● **Aim of the task**: Arrange the lines of the records below as a Markdown table with the columns "Row" and "Line," numbering each row and leaving out any blank lines. Begin at the line that contains "Center et l’industrie" and stop after the line that contains "Les changements climatiques : quels risques".

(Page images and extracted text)
----------

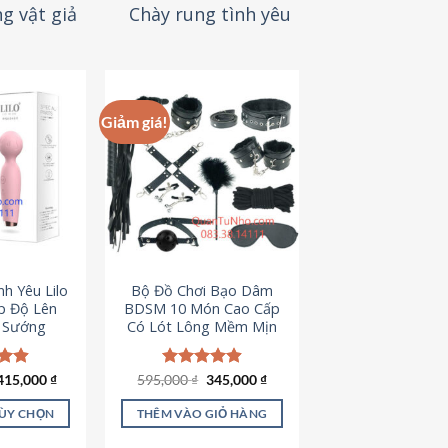
g vật giả
Chày rung tình yêu
Giảm giá!
h Yêu Lilo
Bộ Đồ Chơi Bạo Dâm
p Độ Lên
BDSM 10 Món Cao Cấp
t Sướng
Có Lót Lông Mềm Mịn
Giá
Giá
ếp
415,000
₫
595,000
Được xếp
₫
345,000
₫
gốc
hiện
.94
hạng
4.88
là:
tại
5 sao
TÙY CHỌN
THÊM VÀO GIỎ HÀNG
595,000 ₫.
là:
345,000 ₫.
ản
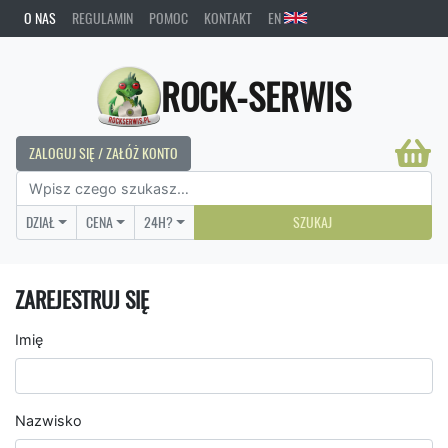
O NAS
REGULAMIN
POMOC
KONTAKT
EN
ROCK-SERWIS
ZALOGUJ SIĘ / ZAŁÓŻ KONTO
DZIAŁ
CENA
24H?
SZUKAJ
ZAREJESTRUJ SIĘ
Imię
Nazwisko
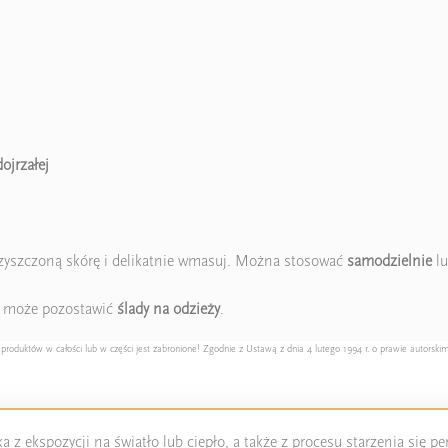
dojrzałej
yszczoną skórę i delikatnie wmasuj. Można stosować
samodzielnie
lu
 – może pozostawić
ślady na odzieży
.
duktów w całości lub w części jest zabronione! Zgodnie z Ustawą z dnia 4 lutego 1994 r. o prawie autorskim
 z ekspozycji na światło lub ciepło, a także z procesu starzenia się 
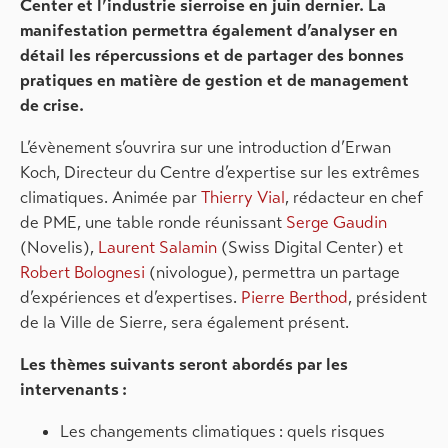
Center et l’industrie sierroise en juin dernier. La
manifestation permettra également d’analyser en
détail les répercussions et de partager des bonnes
pratiques en matière de gestion et de management
de crise.
L’évènement s’ouvrira sur une introduction d’Erwan
Koch, Directeur du Centre d’expertise sur les extrêmes
climatiques. Animée par
Thierry Vial
, rédacteur en chef
de PME, une table ronde réunissant
Serge Gaudin
(Novelis),
Laurent Salamin
(Swiss Digital Center) et
Robert Bolognesi
(nivologue), permettra un partage
d’expériences et d’expertises.
Pierre Berthod
, président
de la Ville de Sierre, sera également présent.
Les thèmes suivants seront abordés par les
intervenants :
Les changements climatiques : quels risques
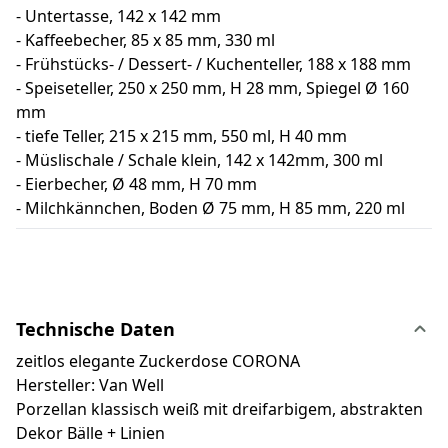
- Untertasse, 142 x 142 mm
- Kaffeebecher, 85 x 85 mm, 330 ml
- Frühstücks- / Dessert- / Kuchenteller, 188 x 188 mm
- Speiseteller, 250 x 250 mm, H 28 mm, Spiegel Ø 160
mm
- tiefe Teller, 215 x 215 mm, 550 ml, H 40 mm
- Müslischale / Schale klein, 142 x 142mm, 300 ml
- Eierbecher, Ø 48 mm, H 70 mm
- Milchkännchen, Boden Ø 75 mm, H 85 mm, 220 ml
Technische Daten
zeitlos elegante Zuckerdose CORONA
Hersteller: Van Well
Porzellan klassisch weiß mit dreifarbigem, abstrakten
Dekor Bälle + Linien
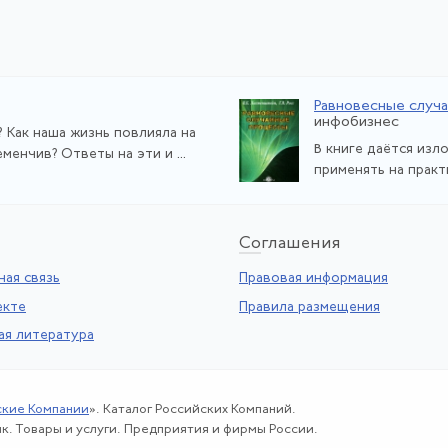
Равновесные случ
инфобизнес
 Как наша жизнь повлияла на
В книге даётся изл
енчив? Ответы на эти и ...
применять на практ
Со
глашения
ая связь
Правовая информация
екте
Правила размещения
ая литература
ские Компании
». Каталог Российских Компаний.
к. Товары и услуги. Предприятия и фирмы России.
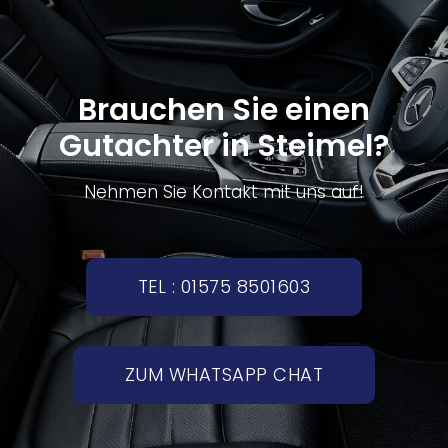
Brauchen Sie einen
Gutachter in Steimel?
Nehmen Sie Kontakt mit uns auf!
TEL : 01575 8501603
ZUM WHATSAPP CHAT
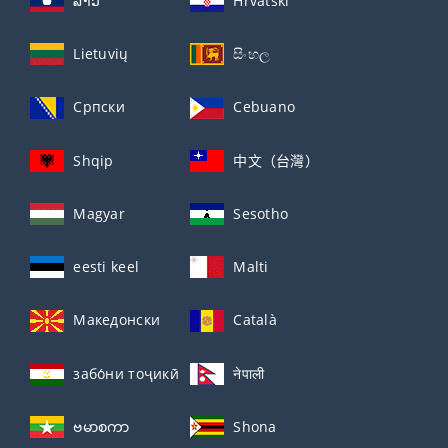
ລາວ
Hrvatski
Lietuvių
සිංහල
Српски
Cebuano
Shqip
中文（台灣）
Magyar
Sesotho
eesti keel
Malti
Македонски
Català
забо́ни тоҷикӣ́
नेपाली
ဗမာစကာ
Shona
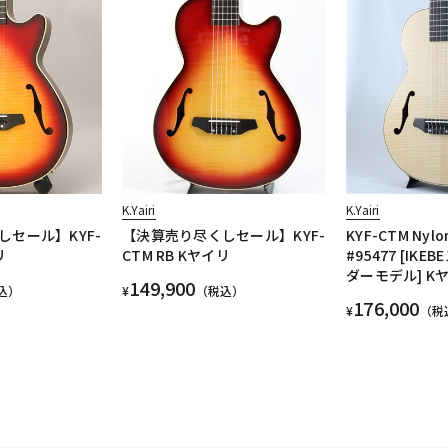
K.Yairi
K.Yairi
セール】KYF-
【決算売り尽くしセール】KYF-
KYF-CTM Nylo
リ
CTM RB Kヤイリ
#95477 [IK
ダーモデル] K
149,900
込）
¥
（税込）
176,000
¥
（税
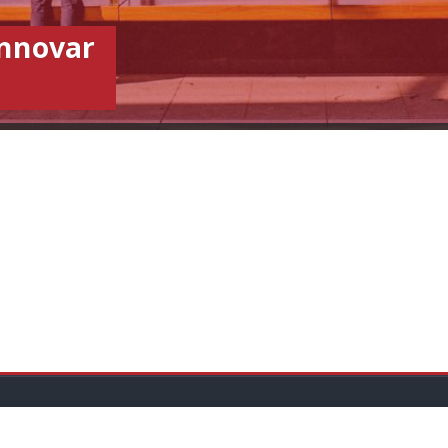
innovar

----------

● **Result**:
| Row | Line |
|---|---|
| 1 | Center et l’industrie sierroise en juin dernier. La |
| 2 | manifestation permettra également d’analyser en |
| 3 | détail les répercussions et de partager des bonnes |
| 4 | pratiques en matière de gestion et de management |
| 5 | de crise. |
| 6 | L’évènement s’ouvrira sur une introduction d’Erwan |
| 7 | Koch, Directeur du Centre d’expertise sur les extrêmes |
| 8 | climatiques. Animée par |
| 9 | Thierry Vial |
| 10 | , rédacteur en chef |
| 11 | de PME, une table ronde réunissant |
| 12 | Serge Gaudin |
| 13 | (Novelis), |
| 14 | Laurent Salamin |
| 15 | (Swiss Digital Center) et |
| 16 | Robert Bolognesi |
| 17 | (nivologue), permettra un partage |
| 18 | d’expériences et d’expertises. |
| 19 | Pierre Berthod |
| 20 | , président |
| 21 | de la Ville de Sierre, sera également présent. |
| 22 | Les thèmes suivants seront abordés par les |
| 23 | intervenants : |
| 24 | Les changements climatiques : quels risques |